*** Begin section ***

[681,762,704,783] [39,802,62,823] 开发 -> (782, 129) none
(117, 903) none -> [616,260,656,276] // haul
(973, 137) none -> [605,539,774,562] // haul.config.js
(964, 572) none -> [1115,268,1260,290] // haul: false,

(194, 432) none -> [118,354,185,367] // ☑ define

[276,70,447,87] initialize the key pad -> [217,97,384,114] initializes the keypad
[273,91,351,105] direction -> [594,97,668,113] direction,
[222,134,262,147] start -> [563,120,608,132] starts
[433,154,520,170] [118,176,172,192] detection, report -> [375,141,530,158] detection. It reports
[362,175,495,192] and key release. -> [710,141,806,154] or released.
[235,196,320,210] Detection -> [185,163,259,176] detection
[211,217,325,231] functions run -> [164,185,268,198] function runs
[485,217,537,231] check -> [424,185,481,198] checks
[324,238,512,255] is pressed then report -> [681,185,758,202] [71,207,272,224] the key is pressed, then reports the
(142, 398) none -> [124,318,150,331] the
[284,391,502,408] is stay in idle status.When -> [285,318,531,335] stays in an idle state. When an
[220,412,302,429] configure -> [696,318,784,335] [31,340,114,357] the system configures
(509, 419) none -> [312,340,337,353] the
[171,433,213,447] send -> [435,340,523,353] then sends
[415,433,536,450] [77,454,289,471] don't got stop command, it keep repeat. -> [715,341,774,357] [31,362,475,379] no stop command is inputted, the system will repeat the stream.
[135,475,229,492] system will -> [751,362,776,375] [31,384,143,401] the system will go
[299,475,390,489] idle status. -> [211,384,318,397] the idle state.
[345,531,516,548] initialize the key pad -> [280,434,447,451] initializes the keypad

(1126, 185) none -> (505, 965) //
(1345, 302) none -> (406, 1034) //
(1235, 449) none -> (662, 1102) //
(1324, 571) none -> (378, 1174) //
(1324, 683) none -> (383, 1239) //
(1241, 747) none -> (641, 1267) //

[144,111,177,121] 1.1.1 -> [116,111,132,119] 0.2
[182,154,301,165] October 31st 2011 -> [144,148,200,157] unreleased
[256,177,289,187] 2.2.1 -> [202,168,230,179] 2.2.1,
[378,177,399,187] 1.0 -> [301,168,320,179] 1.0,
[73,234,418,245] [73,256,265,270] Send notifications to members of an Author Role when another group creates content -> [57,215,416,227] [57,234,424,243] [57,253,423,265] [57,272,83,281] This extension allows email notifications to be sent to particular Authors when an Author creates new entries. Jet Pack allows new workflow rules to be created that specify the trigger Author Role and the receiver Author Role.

*** End section ***

* [Brief] Output, from the data above, the lines from the line with "[299,475,390,489] idle status." to the line with "(1324, 571) none -> (378, 1174) //" exactly as they stand, both ends included and nothing else.

* [Output for this task]
[299,475,390,489] idle status. -> [211,384,318,397] the idle state.
[345,531,516,548] initialize the key pad -> [280,434,447,451] initializes the keypad

(1126, 185) none -> (505, 965) //
(1345, 302) none -> (406, 1034) //
(1235, 449) none -> (662, 1102) //
(1324, 571) none -> (378, 1174) //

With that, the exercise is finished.